Node Selector and Node Affinity

Node Selector

The nodeSelector uses Labels to specify which Nodes we want to target. We can also group Nodes using Labels and define Pods to be deployed only on Nodes that have those corresponding Labels.

Alt text

To add a Label to a Node.

kubectl label nodes k3d-k3d-cluster-agent-1 size=large
node/k3d-k3d-cluster-agent-1 labeled

kubectl describe node k3d-k3d-cluster-agent-1
Name:               k3d-k3d-cluster-agent-1
Roles:              <none>
Labels:             beta.kubernetes.io/arch=amd64
                    beta.kubernetes.io/instance-type=k3s
                    beta.kubernetes.io/os=linux
                    kubernetes.io/arch=amd64
                    kubernetes.io/hostname=k3d-k3d-cluster-agent-1
                    kubernetes.io/os=linux
                    node.kubernetes.io/instance-type=k3s
                    size=large

kubectl get node k3d-k3d-cluster-agent-1 --show-labels
NAME                      STATUS   ROLES    AGE   VERSION        LABELS
k3d-k3d-cluster-agent-1   Ready    <none>   70d   v1.27.4+k3s1   beta.kubernetes.io/arch=amd64,beta.kubernetes.io/instance-type=k3s,beta.kubernetes.io/os=linux,kubernetes.io/arch=amd64,kubernetes.io/hostname=k3d-k3d-cluster-agent-1,kubernetes.io/os=linux,node.kubernetes.io/instance-type=k3s,size=large

kubectl label nodes k3d-k3d-cluster-agent-1 size-
node/k3d-k3d-cluster-agent-1 unlabeled

However, nodeSelector isn't always sufficient to solve our problems when requirements are more complex.

Node Affinity

In this context, we face a limitation of nodeSelector, which cannot handle complexities such as the need to select Nodes of a certain size, like large or medium, but avoid small ones. With nodeSelector, it's not possible to create 'one or another' expressions or even negate a specific condition.

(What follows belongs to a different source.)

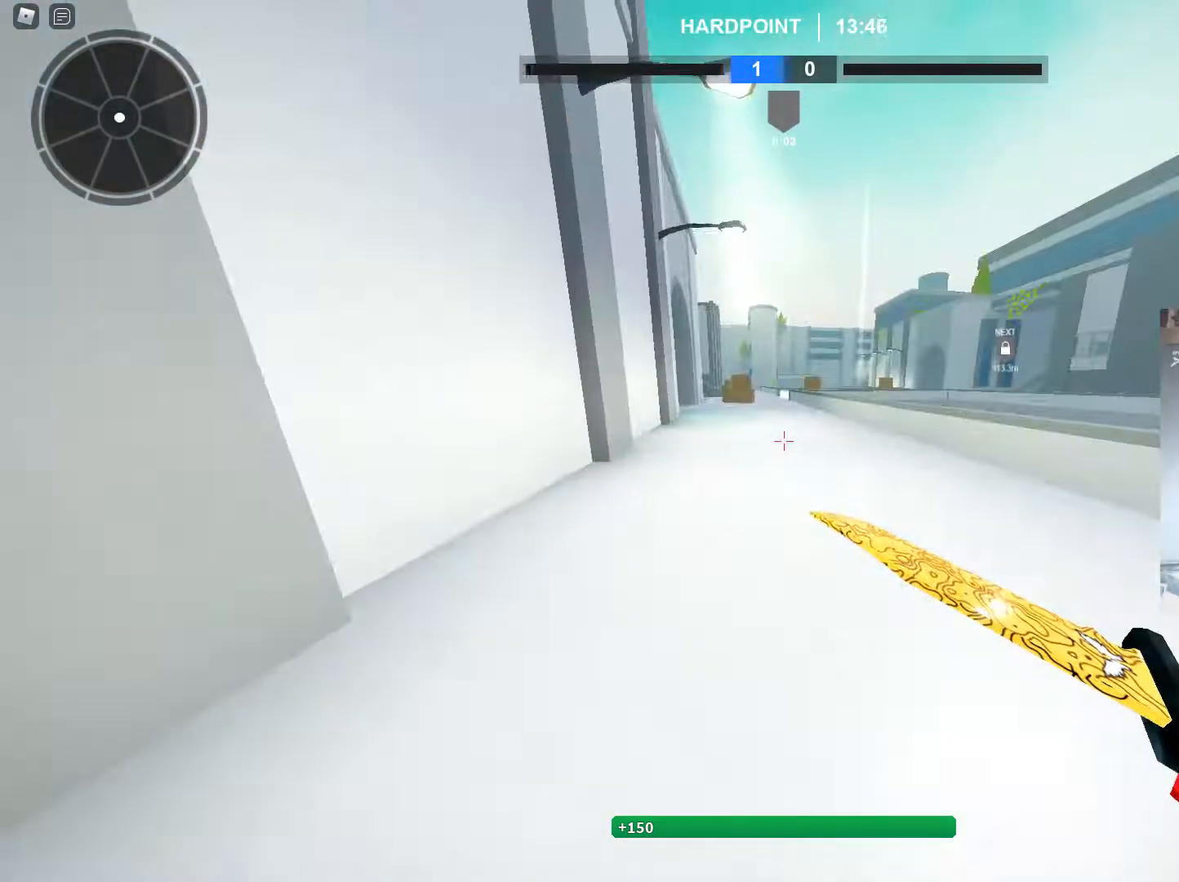
{"keys": ["s"], "mouse": [], "events": [[451, "s", "down"]]}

With great power comes great complexity.

This nodeSelector and this affinity do the same thing!

Alt text

Every affinity expression comes under the affinity: key

There are affinities for Nodes and Pods, so we have the possible initials:

These values are not defined but can be set.

apiVersion: v1
...
spec:
  containers:
  ....
  affinity:
    nodeAffinity: null
    podAffinity: null
    podAntiAffinity: null

The nodeAffinity will define an affinity for the Pod to be scheduled to a Node.

The podAffinity and podAntiAffinity define affinity between Pods. For example, we can configure a Pod to be placed where another specific Pod exists (podAffinity) or avoid being placed where Pods of a specific type exist (podAntiAffinity). A practical example would be ensuring that Pods A and B are always on the same Node, not just on the same group of Nodes with the same Label, to minimize network traffic and improve performance.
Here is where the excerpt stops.